Further, an investigation shows that there were a number of articles besides horses included in the account, and among others that there was the hire, as well as a sale, of harness. If the case stood in this way, that the accounts were separate accounts, and that the parties understood the accounts were to be separate, then the triennial prescription probably would apply. But in the present case the application of that plea is excluded not only by the nature of the transactions, but also from the fact that it is plain that both parties treated these entries not as goods sold and delivered, but that both held the one set of entries should be set off against the other, and a balance struck and paid. If one looks at the deposition of the defender, he there says that he paid the balance upon the account whenever it was due, but I think it is clear upon his evidence that the transactions between him and the pursuer were properly stated in the form of an account-current. The defender depones that at one time he kept a book in which his transactions with the pursuer were entered, but that the book had been lost, and then he says—“I marked down in the book anything I bought from pursuer, and also anything he bought from me, and the balance was always brought down either for or against me. I met the pursuer from time to time, and the account was generally made up then. Probably a balance was not struck every time I met the pursuer, but very often it was. On some of these occasions I was in his office, and he checked the balances on a scrap of paper. He made up a memorandum, showing how the account stood. When that was done he said he would square the account, but I do not know whether he did so or not. On every occasion when a balance was against me I paid it up.” That evidence substantially comes to this, that the parties kept an account-current for a series of mixed transactions, and upon the authorities it is clear that the triennial prescription does not apply to a case of that kind.

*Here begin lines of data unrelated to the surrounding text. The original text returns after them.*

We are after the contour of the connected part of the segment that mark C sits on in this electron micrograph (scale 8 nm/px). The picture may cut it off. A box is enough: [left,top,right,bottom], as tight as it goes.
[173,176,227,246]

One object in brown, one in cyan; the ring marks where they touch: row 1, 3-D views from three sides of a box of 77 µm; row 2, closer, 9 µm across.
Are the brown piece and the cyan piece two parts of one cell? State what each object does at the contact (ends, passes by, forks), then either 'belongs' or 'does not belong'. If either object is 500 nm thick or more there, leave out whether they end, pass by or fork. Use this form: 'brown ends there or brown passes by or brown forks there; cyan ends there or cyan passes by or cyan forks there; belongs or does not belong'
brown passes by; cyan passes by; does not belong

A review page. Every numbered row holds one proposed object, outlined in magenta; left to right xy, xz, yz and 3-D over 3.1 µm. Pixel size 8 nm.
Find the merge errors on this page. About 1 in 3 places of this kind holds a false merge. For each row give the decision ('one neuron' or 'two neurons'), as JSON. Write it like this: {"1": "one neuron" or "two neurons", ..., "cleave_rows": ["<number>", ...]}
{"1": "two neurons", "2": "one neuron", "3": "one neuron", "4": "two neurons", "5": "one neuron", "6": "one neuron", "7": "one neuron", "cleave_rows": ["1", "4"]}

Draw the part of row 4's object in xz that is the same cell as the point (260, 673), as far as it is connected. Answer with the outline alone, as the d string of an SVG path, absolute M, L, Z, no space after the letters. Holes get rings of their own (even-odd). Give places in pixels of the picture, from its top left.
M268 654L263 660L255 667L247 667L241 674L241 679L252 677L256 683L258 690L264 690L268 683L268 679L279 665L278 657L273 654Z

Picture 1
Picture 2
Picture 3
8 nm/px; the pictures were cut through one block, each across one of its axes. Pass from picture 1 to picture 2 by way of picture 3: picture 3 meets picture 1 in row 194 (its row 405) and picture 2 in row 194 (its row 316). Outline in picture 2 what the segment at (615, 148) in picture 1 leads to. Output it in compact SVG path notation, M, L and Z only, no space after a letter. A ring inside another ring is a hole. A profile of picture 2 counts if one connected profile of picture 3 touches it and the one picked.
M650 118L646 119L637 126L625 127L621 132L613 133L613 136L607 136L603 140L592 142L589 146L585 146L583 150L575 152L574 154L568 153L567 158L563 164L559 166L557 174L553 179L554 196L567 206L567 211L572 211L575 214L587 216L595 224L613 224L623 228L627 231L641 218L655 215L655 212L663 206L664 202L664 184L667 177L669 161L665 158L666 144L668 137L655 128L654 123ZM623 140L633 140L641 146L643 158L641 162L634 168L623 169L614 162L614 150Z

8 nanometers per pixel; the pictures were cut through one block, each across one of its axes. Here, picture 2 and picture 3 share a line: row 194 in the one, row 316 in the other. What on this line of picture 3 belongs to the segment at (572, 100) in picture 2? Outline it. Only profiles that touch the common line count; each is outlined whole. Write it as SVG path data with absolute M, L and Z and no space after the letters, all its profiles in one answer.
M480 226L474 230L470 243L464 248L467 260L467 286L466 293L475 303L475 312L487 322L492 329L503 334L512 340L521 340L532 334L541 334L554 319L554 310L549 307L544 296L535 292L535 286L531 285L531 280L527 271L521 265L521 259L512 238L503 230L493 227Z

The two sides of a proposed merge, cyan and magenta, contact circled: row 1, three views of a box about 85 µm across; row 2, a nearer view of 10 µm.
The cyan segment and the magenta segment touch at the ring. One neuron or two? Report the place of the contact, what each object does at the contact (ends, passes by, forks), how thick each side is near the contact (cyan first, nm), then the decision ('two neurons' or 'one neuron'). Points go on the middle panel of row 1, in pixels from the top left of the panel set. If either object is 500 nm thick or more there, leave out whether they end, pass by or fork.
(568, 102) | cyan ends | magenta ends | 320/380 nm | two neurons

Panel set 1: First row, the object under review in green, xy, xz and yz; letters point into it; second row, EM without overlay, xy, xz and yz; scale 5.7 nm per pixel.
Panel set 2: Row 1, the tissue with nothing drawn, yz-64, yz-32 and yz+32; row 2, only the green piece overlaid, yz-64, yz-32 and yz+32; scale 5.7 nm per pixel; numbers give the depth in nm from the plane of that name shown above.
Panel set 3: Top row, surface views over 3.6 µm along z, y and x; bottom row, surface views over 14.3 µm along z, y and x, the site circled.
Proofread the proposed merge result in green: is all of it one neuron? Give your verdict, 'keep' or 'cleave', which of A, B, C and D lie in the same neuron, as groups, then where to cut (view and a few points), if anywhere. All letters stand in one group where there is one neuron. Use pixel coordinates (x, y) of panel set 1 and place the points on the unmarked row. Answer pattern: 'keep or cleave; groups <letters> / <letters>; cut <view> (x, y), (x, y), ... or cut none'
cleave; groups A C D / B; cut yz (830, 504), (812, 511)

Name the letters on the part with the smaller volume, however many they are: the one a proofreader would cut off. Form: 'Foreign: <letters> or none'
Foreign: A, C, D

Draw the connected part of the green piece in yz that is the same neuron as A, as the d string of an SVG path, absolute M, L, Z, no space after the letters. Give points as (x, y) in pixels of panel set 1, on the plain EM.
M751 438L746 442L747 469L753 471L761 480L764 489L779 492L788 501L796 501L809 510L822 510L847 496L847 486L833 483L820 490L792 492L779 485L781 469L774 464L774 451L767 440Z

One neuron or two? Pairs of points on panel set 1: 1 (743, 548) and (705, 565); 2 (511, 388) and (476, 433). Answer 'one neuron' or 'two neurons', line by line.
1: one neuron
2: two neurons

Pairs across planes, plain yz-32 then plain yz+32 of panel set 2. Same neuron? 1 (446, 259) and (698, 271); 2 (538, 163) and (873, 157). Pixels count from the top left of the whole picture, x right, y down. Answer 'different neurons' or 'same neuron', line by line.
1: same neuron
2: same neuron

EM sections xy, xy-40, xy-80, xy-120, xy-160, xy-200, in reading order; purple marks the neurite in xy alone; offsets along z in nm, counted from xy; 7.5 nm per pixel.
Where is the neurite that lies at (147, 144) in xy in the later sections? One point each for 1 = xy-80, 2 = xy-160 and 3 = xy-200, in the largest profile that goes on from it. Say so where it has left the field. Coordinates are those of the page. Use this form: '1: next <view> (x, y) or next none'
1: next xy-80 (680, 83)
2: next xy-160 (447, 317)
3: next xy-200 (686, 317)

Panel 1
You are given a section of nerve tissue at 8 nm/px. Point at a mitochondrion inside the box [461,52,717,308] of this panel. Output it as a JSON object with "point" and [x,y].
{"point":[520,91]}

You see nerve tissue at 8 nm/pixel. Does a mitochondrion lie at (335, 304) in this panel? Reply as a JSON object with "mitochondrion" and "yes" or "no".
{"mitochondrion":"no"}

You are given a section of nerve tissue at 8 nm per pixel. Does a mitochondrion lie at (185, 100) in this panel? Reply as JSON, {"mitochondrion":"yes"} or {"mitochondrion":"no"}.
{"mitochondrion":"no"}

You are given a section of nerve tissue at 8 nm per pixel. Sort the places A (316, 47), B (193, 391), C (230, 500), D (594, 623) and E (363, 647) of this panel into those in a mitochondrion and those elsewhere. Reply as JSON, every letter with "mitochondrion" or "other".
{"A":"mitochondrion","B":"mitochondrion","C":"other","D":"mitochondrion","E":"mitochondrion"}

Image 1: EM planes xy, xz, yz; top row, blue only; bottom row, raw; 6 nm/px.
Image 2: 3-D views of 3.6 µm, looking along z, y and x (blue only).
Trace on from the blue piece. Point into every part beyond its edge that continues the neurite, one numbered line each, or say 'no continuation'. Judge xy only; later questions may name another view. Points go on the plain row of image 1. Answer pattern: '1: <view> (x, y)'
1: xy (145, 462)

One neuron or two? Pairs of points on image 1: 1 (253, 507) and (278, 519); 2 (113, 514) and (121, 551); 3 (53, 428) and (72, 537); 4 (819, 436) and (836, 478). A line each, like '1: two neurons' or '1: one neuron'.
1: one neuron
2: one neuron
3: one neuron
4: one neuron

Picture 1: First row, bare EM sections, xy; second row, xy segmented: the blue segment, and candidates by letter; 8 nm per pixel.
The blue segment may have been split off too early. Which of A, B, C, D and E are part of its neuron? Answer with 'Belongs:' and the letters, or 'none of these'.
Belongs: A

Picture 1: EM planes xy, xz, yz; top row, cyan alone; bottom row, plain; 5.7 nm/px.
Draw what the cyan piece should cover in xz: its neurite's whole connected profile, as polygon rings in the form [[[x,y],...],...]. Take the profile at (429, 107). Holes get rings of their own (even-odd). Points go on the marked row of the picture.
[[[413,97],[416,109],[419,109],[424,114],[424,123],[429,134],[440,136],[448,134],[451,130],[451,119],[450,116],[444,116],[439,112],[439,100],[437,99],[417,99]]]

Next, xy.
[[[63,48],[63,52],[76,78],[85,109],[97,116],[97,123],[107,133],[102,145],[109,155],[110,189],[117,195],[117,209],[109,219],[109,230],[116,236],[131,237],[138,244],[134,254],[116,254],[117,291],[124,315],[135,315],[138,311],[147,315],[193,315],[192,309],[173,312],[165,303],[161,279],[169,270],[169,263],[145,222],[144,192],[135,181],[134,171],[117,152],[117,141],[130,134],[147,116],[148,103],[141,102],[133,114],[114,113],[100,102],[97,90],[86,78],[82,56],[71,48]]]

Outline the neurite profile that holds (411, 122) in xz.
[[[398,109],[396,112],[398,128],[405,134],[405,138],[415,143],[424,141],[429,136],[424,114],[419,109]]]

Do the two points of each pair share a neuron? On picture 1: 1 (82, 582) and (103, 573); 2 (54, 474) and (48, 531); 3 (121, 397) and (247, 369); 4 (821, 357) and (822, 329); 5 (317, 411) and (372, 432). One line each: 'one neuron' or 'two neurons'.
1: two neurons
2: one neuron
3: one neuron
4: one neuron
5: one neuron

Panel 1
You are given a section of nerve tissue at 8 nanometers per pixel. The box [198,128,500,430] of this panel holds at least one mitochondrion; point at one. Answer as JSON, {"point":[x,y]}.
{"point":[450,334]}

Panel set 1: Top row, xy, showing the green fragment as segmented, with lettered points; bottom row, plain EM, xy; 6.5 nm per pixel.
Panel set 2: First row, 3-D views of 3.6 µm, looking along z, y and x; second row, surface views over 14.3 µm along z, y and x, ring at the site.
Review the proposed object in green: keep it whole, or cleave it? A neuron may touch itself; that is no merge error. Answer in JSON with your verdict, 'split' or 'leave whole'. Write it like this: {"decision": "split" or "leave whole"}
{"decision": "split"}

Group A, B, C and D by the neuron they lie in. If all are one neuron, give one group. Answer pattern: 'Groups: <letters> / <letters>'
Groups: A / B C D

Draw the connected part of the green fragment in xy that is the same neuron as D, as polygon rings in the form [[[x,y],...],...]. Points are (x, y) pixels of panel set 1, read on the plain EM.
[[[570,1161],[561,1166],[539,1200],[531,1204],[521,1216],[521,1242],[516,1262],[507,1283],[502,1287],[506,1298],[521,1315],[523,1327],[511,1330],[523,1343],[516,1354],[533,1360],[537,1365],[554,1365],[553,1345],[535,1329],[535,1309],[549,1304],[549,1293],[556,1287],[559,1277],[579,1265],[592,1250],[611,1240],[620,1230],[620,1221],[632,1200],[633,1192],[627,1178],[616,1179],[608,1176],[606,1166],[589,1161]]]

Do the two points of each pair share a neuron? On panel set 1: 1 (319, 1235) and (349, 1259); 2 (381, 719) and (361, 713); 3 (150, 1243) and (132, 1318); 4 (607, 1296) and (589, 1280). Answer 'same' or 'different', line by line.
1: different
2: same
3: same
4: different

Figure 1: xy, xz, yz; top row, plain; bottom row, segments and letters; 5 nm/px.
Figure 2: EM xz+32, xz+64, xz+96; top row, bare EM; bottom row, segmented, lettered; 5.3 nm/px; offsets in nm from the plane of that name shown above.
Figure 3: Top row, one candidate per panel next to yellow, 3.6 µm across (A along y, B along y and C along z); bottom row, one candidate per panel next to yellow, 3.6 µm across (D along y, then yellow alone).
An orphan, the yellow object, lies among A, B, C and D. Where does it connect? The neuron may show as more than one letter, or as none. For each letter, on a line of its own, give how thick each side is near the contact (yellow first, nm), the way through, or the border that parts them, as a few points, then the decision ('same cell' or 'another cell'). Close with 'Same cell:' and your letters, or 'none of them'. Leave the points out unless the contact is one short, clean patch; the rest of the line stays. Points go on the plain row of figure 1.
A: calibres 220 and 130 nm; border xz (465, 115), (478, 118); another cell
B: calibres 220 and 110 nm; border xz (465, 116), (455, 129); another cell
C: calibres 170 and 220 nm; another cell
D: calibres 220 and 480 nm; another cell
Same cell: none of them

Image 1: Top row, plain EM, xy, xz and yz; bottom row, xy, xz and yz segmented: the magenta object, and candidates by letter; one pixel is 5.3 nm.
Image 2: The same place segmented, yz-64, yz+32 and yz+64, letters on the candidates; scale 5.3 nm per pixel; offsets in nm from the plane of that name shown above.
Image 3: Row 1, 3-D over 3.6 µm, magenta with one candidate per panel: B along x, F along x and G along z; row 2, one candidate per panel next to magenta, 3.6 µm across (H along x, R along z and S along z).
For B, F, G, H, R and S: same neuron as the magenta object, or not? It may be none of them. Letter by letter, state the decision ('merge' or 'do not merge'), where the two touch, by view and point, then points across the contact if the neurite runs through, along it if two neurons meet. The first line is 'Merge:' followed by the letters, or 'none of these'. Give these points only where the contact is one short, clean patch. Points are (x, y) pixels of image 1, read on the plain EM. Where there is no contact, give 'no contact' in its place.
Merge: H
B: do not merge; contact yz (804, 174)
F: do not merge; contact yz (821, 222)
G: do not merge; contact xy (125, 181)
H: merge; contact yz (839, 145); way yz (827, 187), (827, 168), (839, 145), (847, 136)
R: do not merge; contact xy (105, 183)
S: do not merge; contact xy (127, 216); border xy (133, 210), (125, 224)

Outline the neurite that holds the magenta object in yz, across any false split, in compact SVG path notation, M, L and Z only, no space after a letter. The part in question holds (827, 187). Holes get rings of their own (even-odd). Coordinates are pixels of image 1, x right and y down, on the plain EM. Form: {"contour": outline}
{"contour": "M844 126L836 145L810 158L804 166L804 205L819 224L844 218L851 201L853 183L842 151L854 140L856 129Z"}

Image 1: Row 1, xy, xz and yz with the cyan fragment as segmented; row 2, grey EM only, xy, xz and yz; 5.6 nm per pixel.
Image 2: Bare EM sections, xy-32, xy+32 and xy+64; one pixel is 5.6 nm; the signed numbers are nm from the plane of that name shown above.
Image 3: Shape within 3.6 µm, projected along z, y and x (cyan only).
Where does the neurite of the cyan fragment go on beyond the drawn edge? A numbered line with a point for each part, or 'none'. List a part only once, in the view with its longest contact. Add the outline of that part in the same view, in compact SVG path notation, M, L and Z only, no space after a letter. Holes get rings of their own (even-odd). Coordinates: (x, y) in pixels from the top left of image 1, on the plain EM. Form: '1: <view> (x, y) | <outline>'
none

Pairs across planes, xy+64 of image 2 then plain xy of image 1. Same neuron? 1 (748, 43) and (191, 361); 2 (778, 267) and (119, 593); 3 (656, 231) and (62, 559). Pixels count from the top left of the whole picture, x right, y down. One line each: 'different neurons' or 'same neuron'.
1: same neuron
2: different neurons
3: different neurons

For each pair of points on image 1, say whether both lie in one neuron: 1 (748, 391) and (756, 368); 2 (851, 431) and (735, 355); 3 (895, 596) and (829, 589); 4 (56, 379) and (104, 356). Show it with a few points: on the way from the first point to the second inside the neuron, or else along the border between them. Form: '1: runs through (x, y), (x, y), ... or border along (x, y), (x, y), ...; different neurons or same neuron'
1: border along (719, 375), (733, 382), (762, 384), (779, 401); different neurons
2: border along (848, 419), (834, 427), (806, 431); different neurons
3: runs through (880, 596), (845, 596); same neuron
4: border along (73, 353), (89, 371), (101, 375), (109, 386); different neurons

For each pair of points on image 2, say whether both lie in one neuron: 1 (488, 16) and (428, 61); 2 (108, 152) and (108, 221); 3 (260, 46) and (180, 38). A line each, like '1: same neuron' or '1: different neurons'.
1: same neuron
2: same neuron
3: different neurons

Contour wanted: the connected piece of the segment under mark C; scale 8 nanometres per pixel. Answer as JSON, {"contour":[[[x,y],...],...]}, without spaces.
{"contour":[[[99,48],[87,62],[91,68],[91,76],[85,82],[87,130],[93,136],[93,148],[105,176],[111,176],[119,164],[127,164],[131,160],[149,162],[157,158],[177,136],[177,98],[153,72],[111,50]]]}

I further agree with your Lordships that there should be a remit in order to ascertain how far the entries in the books support the entries in the account.
The Court pronounced this interlocutor:—
“Recal the interlocutor: Repel the first plea-in-law for the defender, and remit to Mr J. A. Molleson, C.A., to examine the pursuer's books and report whether they are regularly kept, and whether and how far they support the amount sued for.”
Counsel for Pursuer— Mackintosh— Gillespie. Agent— J. Stewart Gellatly, S.S.C.
Counsel for Defender— Asher, Q.C.— Guthrie. Agent— John Gill, S.S.C.